= Kevin Ramnarine =

Kevin Ramnarine is a former Minister of Energy and Energy Affairs of Trinidad and Tobago and served in that role June 2011 to September 2015. From May 2010 to June 2011, he served as Parliamentary Secretary in the Ministry of Energy and Energy Affairs of Trinidad and Tobago.

During his tenure as Minister, the government provided the incentives necessary to Trinidad and Tobago’s deepwater acreage for exploration. In total nine deepwater “production sharing contracts” (PSC’s) were signed with BHP Billiton and its partners. Arising out of these nine contracts BHP Billiton conducted the second largest 3D seismic survey conducted by an International Oil Company in the history of the oil industry. This seismic survey covered 20, 1999 square kilometers of the deepwater province of Trinidad and Tobago. The largest being conducted by Anadarko in Colombia.

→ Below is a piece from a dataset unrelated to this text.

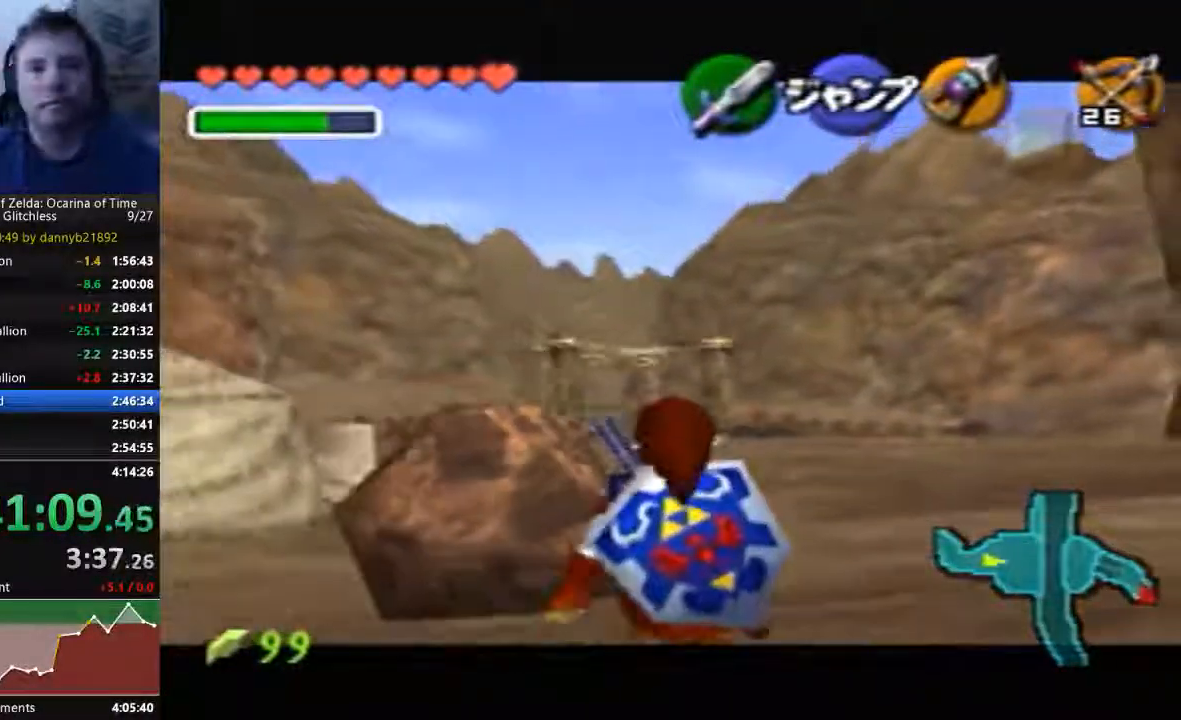
{"buttons": [], "left_stick": "down", "events": []}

After government legislated fiscal incentives were implemented, investments in deep-offshore by companies such as BHP meant that Trinidad and Tobago saw a four-fold increase in petroleum related Foreign Direct Investment from $US 501 million in 2010 to $US 1.9 billion in 2014.

In September 2015 the first energy related initial public offering (IPO) in the history of Trinidad and Tobago, The TTNGL (Phoenix Park) IPO went on to become the largest IPO in the history of the Trinidad and Tobago Stock Exchange, following up with an Additional Public Offering (APO) in June 2017.

Due to the rapid expansion of the oil and gas industry, Ramnarine received the award of “Energy Executive of the Year” from Petroleum Economist magazine in 2014.